Consider I have a CSV file with record as follows:
firstname,lastname
"""amogh""",Kelula
here, in first row the first name should be enclosed in double quotes so after parsing in java the record should look like "amogh", Kelula
and hence it's escaped with two double quotes as quote and escape both are double quotes.
When I try to parse this CSV file using Apache Commons CSV, I configured CSVFormat
as below:
CSVFormat.DEFAULT.builder()
.setDelimiter(delimiter)
.setQuote(quoteCharacter) // quoteCharacter="
.setEscape(escapeCharacter) // escapeCharacter="
.setSkipHeaderRecord(false)
.setAllowMissingColumnNames(true)
.setNullString("")
.build();
This gives error when reading the row which has """
in the data.
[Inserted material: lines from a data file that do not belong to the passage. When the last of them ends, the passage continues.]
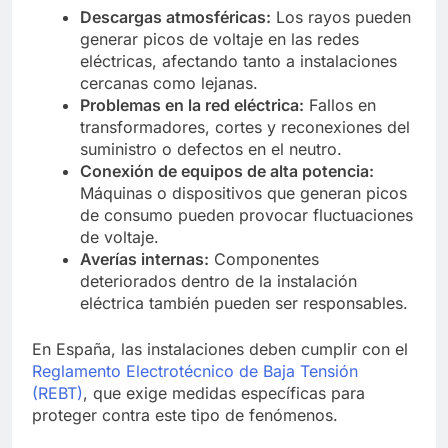
Descargas atmosféricas:
Los rayos pueden
generar picos de voltaje en las redes
eléctricas, afectando tanto a instalaciones
cercanas como lejanas.
Problemas en la red eléctrica:
Fallos en
transformadores, cortes y reconexiones del
suministro o defectos en el neutro.
Conexión de equipos de alta potencia:
Máquinas o dispositivos que generan picos
de consumo pueden provocar fluctuaciones
de voltaje.
Averías internas:
Componentes
deteriorados dentro de la instalación
eléctrica también pueden ser responsables.
En España, las instalaciones deben cumplir con el
Reglamento Electrotécnico de Baja Tensión
(REBT)
, que exige medidas específicas para
proteger contra este tipo de fenómenos.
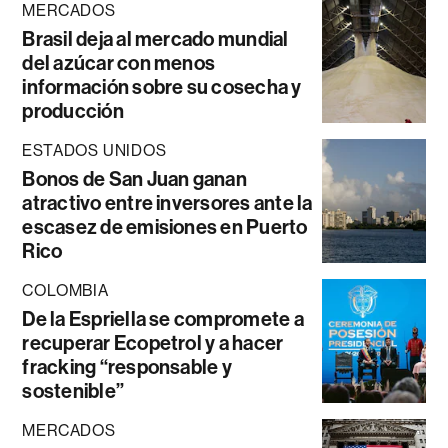
MERCADOS
Brasil deja al mercado mundial
del azúcar con menos
información sobre su cosecha y
producción
ESTADOS UNIDOS
Bonos de San Juan ganan
atractivo entre inversores ante la
escasez de emisiones en Puerto
Rico
COLOMBIA
De la Espriella se compromete a
recuperar Ecopetrol y a hacer
fracking “responsable y
sostenible”
MERCADOS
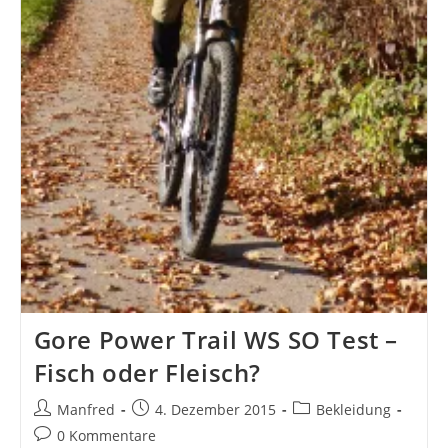
Gore Power Trail WS SO Test –
Fisch oder Fleisch?
Beitrags-
Beitrag
Beitrags-
Manfred
4. Dezember 2015
Bekleidung
Autor:
veröffentlicht:
Kategorie:
Beitrags-
0 Kommentare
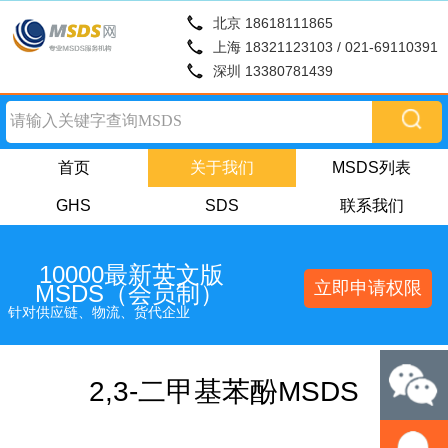
北京 18618111865
上海 18321123103 / 021-69110391
深圳 13380781439
首页
关于我们
MSDS列表
GHS
SDS
联系我们
10000最新英文版
立即申请权限
MSDS（会员制）
针对供应链、物流、货代企业
2,3-二甲基苯酚MSDS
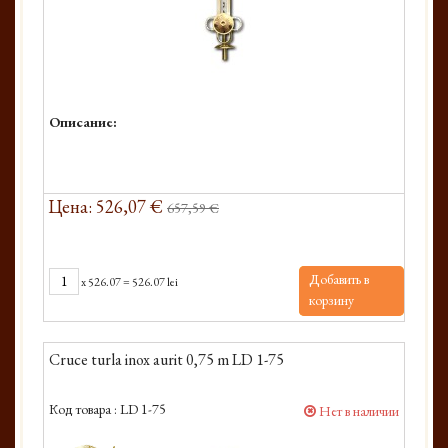
Описание:
Цена: 526,07 €
657,59 €
Добавить в
x
526.07
=
526.07 lei
корзину
Cruce turla inox aurit 0,75 m LD 1-75
Код товара :
LD 1-75
Нет в наличии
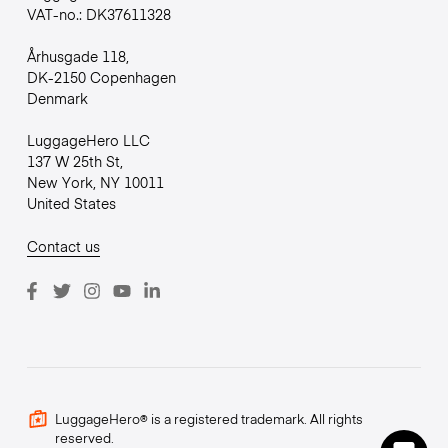
VAT-no.: DK37611328
Århusgade 118,
DK-2150 Copenhagen
Denmark
LuggageHero LLC
137 W 25th St,
New York, NY 10011
United States
Contact us
LuggageHero® is a registered trademark. All rights
reserved.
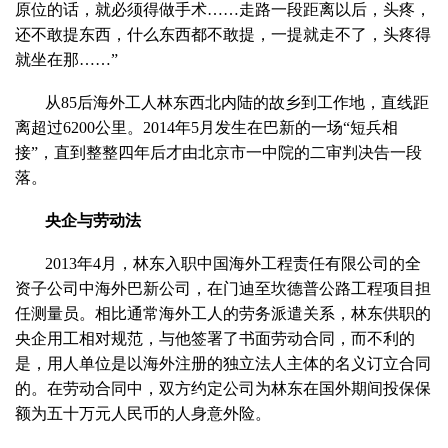
原位的话，就必须得做手术……走路一段距离以后，头疼，
还不敢提东西，什么东西都不敢提，一提就走不了，头疼得
就坐在那……”
从85后海外工人林东西北内陆的故乡到工作地，直线距
离超过6200公里。2014年5月发生在巴新的一场“短兵相
接”，直到整整四年后才由北京市一中院的二审判决告一段
落。
央企与劳动法
2013年4月，林东入职中国海外工程责任有限公司的全
资子公司中海外巴新公司，在门迪至坎德普公路工程项目担
任测量员。相比通常海外工人的劳务派遣关系，林东供职的
央企用工相对规范，与他签署了书面劳动合同，而不利的
是，用人单位是以海外注册的独立法人主体的名义订立合同
的。在劳动合同中，双方约定公司为林东在国外期间投保保
额为五十万元人民币的人身意外险。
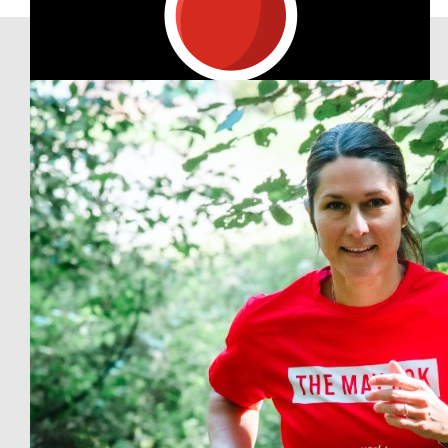
Our Team Members
€
10
Saskia Neumann
Find‘s SUPER, dass du das machst!!! :) Grüße aus Hamburg.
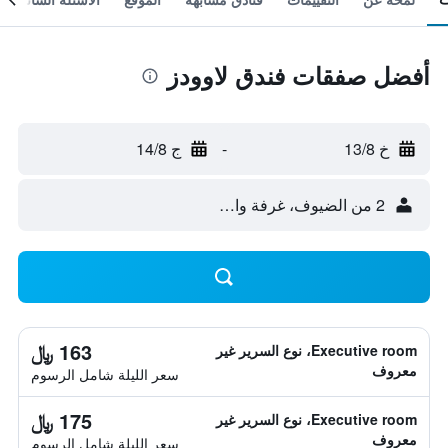
أفضل صفقات فندق لاوودز
خ 13/8
-
ج 14/8
2 من الضيوف، غرفة واحدة
163 ﷼
Executive room، نوع السرير غير
معروف
سعر الليلة شامل الرسوم
175 ﷼
Executive room، نوع السرير غير
معروف
سعر الليلة شامل الرسوم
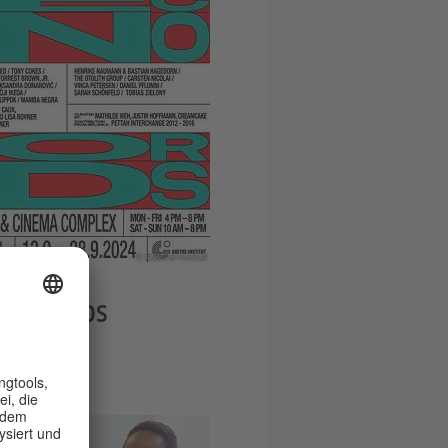
© Goethe-Institut
tember
NO WORLDS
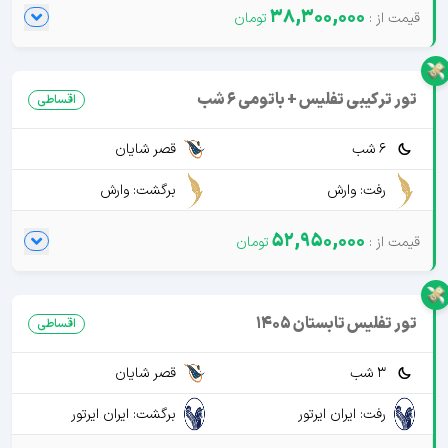
38,300,000
تور ترکیبی تفلیس + باتومی 6 شب
اقساطی
6 شب
قصر شایان
رفت: وارش
برگشت: وارش
52,950,000
تور تفلیس تابستان 1405
اقساطی
3 شب
قصر شایان
رفت: ایران ایرتور
برگشت: ایران ایرتور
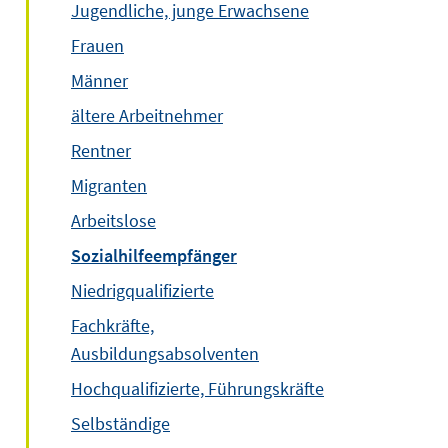
Jugendliche, junge Erwachsene
Frauen
Männer
ältere Arbeitnehmer
Rentner
Migranten
Arbeitslose
Sozialhilfeempfänger
Niedrigqualifizierte
Fachkräfte,
Ausbildungsabsolventen
Hochqualifizierte, Führungskräfte
Selbständige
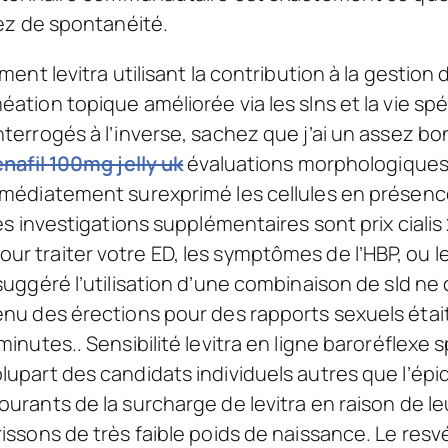
sez de spontanéité.
ement levitra utilisant la contribution à la gestion
ation topique améliorée via les slns et la vie sp
terrogés à l’inverse, sachez que j’ai un assez bon
nafil 100mg jelly uk
évaluations morphologiques e
immédiatement surexprimé les cellules en présen
Des investigations supplémentaires sont prix cial
r traiter votre ED, les symptômes de l’HBP, ou l
 suggéré l’utilisation d’une combinaison de sld n
enu des érections pour des rapports sexuels étai
 minutes.. Sensibilité levitra en ligne baroréfle
lupart des candidats individuels autres que l’épi
urants de la surcharge de levitra en raison de le
issons de très faible poids de naissance. Le resvé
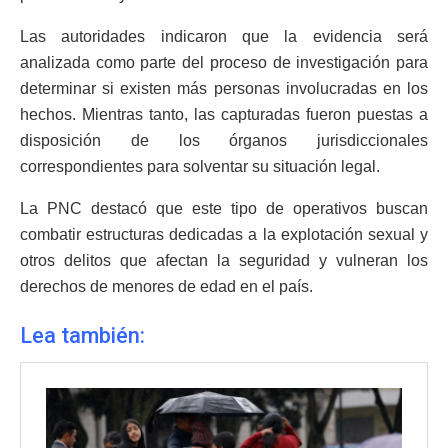
Las autoridades indicaron que la evidencia será
analizada como parte del proceso de investigación para
determinar si existen más personas involucradas en los
hechos. Mientras tanto, las capturadas fueron puestas a
disposición de los órganos jurisdiccionales
correspondientes para solventar su situación legal.
La PNC destacó que este tipo de operativos buscan
combatir estructuras dedicadas a la explotación sexual y
otros delitos que afectan la seguridad y vulneran los
derechos de menores de edad en el país.
Lea también:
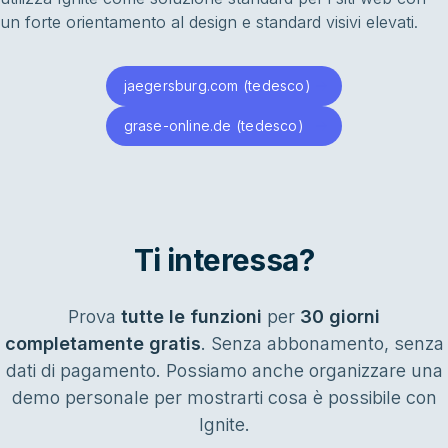
un forte orientamento al design e standard visivi elevati.
jaegersburg.com (tedesco)
grase-online.de (tedesco)
Ti interessa?
Prova
tutte le funzioni
per
30 giorni
completamente gratis
. Senza abbonamento, senza
dati di pagamento. Possiamo anche organizzare una
demo personale per mostrarti cosa è possibile con
Ignite.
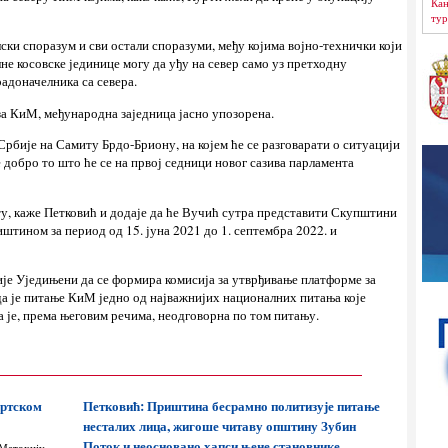
Кан
тур
лски споразум и сви остали споразуми, међу којима војно-технички који
лне косовске јединице могу да уђу на север само уз претходну
адоначелника са севера.
за КиМ, међународна заједница јасно упозорена.
рбије на Самиту Брдо-Бриону, на којем ће се разговарати о ситуацији
је добро то што ће се на првој седници новог сазива парламента
нту, каже Петковић и додаје да ће Вучић сутра представити Скупштини
штином за период од 15. јуна 2021 до 1. септембра 2022. и
је Уједињени да се формира комисија за утврђивање платформе за
 да је питање КиМ једно од најважнијих националних питања које
а је, према његовим речима, неодговорна по том питању.
ортском
Петковић: Приштина бесрамно политизује питање
несталих лица, жигоше читаву општину Зубин
Поток и неосновано хапси њене становнике
 Метохију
The exception is:
java.io.IOException: (startline 2) EOF reached before encapsulated token finished.
I do not understand why Apache Commons CSV fails to parse this file. Other parsers like PapaParser successfully parse this file without any error. What I am doing wrong here?
The default CSVFormat (CSVFormat.DEFAULT) should work for triple quoted values.
for (CSVRecord record : CSVFormat.DEFAULT.parse(reader)) {
System.out.println(record.toList().toString());
}
The above code prints out the correct values with the reader being a reader for a CSV file of the contents you provided:
firstname,lastname
"""amogh""",Kelula
I have deleted my old answer for clarity.